People who think it is funny to joke about raping real humans and ecouraging others to rape said humans is not a free speech advocate but a sicko. Their politics are not liberal, conservative, or libertarian (perhaps anarchist), but surely enamored with a sort of perverts' Social Dawinism whereby anything goes so long as it is brutal.

Any site administrator who refuses a logical request to take down such messages is not much better.

Sunday, November 11, 2007 03:28 PM

My understanding is that they a) used real names and b) posted pics

and some pics may have been taken surreptitiously.

I think the pics were used in some sort of hot-or-not gallery of law students.

Sunday, November 11, 2007 02:56 PM

Did the women identify themselves by their real names?

Or were all these offensive posts addressed to handles? Because as much as I'd gleefully sodomize with power tools some of the letter scribblers here, I doubt their handles identify them in any real way and so there's no actual harm or threat to them even if I said it out loud. I've received death threats on line and I don't pay it any mind - It's not as if you can look me up in the phone book. So if the women identified themselves in a real world way and now they piss and moan that the big bad peoples are saying nasty things about them, then who cares? Maybe the law students need to pull their heads out of their vaginas for a second and stop sniveling.

Sunday, November 11, 2007 02:44 PM

Wow

"These women surely must deserve at least some of the criticism lodged against them"

Often I find that women get out of hand and deserve to be threaened with anal sodomy, and sometimes even sodomized just to make a point.

Obviously, that is sarcasm.

I spend a lot of time on various message boards, political and sports mainly, and never cease to be amazed by the apparent lack of intelligence and basic human decency that seems to be over-taking our populace.

As a male lawyer, I would love to take those clowns depositions. It would also be great to get them in front of a jury so they explain their comments.

Sunday, November 11, 2007 01:48 PM

I understand where you're coming from and the distress you talk about, but .....

...this notion that the plaintiffs should be allowed to sue the forum administrator not because he has any legal liability but because he gives the lawyers "someone to go after" is chilling.

In your zeal to nail someone for the nasty things that anonymous posters have said, you are coming perilously close to advocating vigilante justice. Anyone writing for Salon should know better than this.

Besides being unseemly, the tactic endorsed by your note will only serve to feed the problem. Going after a forum administrator for comments posted by anonymous writers will only empower the writers and reinforce the notion that anonymity = immunity. On the other hand, unmasking the posters and holding them accountable will serve notice that you are responsible for what you say whether you use your own name, a fake name or no name at all. And isn't that the result you're looking for?

Sunday, November 11, 2007 01:31 PM

The posters were probably all conservatives...

I'm being serious. I used to post on the (now defunct) Yahoo! message boards and ALL of the hate posts were from conservatives. Yes, the bastions of "moral values" had no problem calling for the deaths of gays (and accused them of creating some kind of molesting kids manifesto), complaining about too many blacks in the inner cities, and wanting to "hate fuck" Nancy Pelosi.

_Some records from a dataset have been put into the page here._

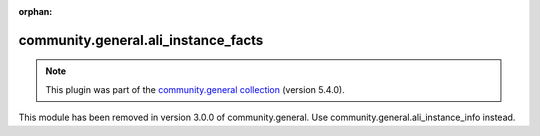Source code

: 
.. Document meta

:orphan:

.. Anchors

.. _ansible_collections.community.general.ali_instance_facts_module:

.. Title

community.general.ali_instance_facts
++++++++++++++++++++++++++++++++++++

.. Collection note

.. note::
    This plugin was part of the `community.general collection <https://galaxy.ansible.com/community/general>`_ (version 5.4.0).

This module has been removed
in version 3.0.0 of community.general.
Use community.general.ali_instance_info instead.
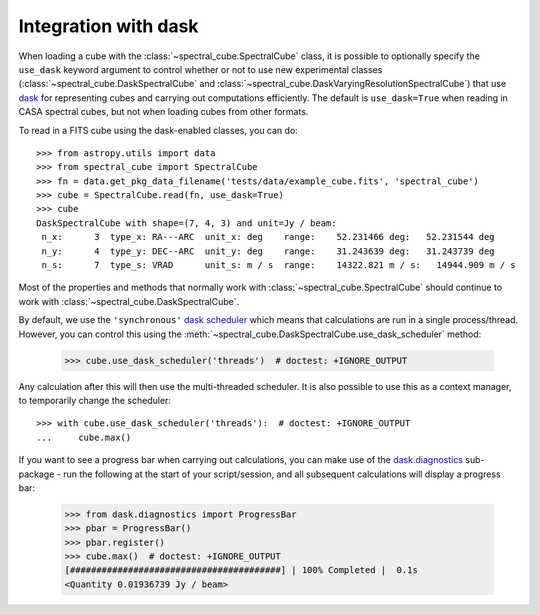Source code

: Integration with dask
=====================

When loading a cube with the :class:`~spectral_cube.SpectralCube` class, it is possible to optionally
specify the ``use_dask`` keyword argument to control whether or not to use new experimental classes
(:class:`~spectral_cube.DaskSpectralCube` and :class:`~spectral_cube.DaskVaryingResolutionSpectralCube`)
that use `dask <https://dask.org/>`_ for representing cubes and carrying out computations efficiently. The default is
``use_dask=True`` when reading in CASA spectral cubes, but not when loading cubes from other formats.

To read in a FITS cube using the dask-enabled classes, you can do::

    >>> from astropy.utils import data
    >>> from spectral_cube import SpectralCube
    >>> fn = data.get_pkg_data_filename('tests/data/example_cube.fits', 'spectral_cube')
    >>> cube = SpectralCube.read(fn, use_dask=True)
    >>> cube
    DaskSpectralCube with shape=(7, 4, 3) and unit=Jy / beam:
     n_x:      3  type_x: RA---ARC  unit_x: deg    range:    52.231466 deg:   52.231544 deg
     n_y:      4  type_y: DEC--ARC  unit_y: deg    range:    31.243639 deg:   31.243739 deg
     n_s:      7  type_s: VRAD      unit_s: m / s  range:    14322.821 m / s:   14944.909 m / s

Most of the properties and methods that normally work with :class:`~spectral_cube.SpectralCube`
should continue to work with :class:`~spectral_cube.DaskSpectralCube`.

By default, we use the ``'synchronous'`` `dask scheduler <https://docs.dask.org/en/latest/scheduler-overview.html>`_
which means that calculations are run in a single process/thread. However, you can control this using the
:meth:`~spectral_cube.DaskSpectralCube.use_dask_scheduler` method:

    >>> cube.use_dask_scheduler('threads')  # doctest: +IGNORE_OUTPUT

Any calculation after this will then use the multi-threaded scheduler. It is also possible to use this
as a context manager, to temporarily change the scheduler::

    >>> with cube.use_dask_scheduler('threads'):  # doctest: +IGNORE_OUTPUT
    ...     cube.max()

If you want to see a progress bar when carrying out calculations, you can make use of the
`dask.diagnostics <https://docs.dask.org/en/latest/diagnostics-local.html>`_ sub-package - run
the following at the start of your script/session, and all subsequent calculations will display
a progress bar:

    >>> from dask.diagnostics import ProgressBar
    >>> pbar = ProgressBar()
    >>> pbar.register()
    >>> cube.max()  # doctest: +IGNORE_OUTPUT
    [########################################] | 100% Completed |  0.1s
    <Quantity 0.01936739 Jy / beam>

A previous conservative troll on here used the old "liberal double standard" when it came to free speech (you know the one, where we believe in free speech until you say something we don't want to hear). But of course the moment you question the Iraq war, Bush, or say so much as a cuss word, we all know how well they stand by their belief in it don't we? Maybe these people who are so concerned about "politcal correctness" (and you will never convince me it's a real issue) should go back and look at some of the "immoral" things their own have said. But of course that would mean facing their own hypocracy, wouldn't it?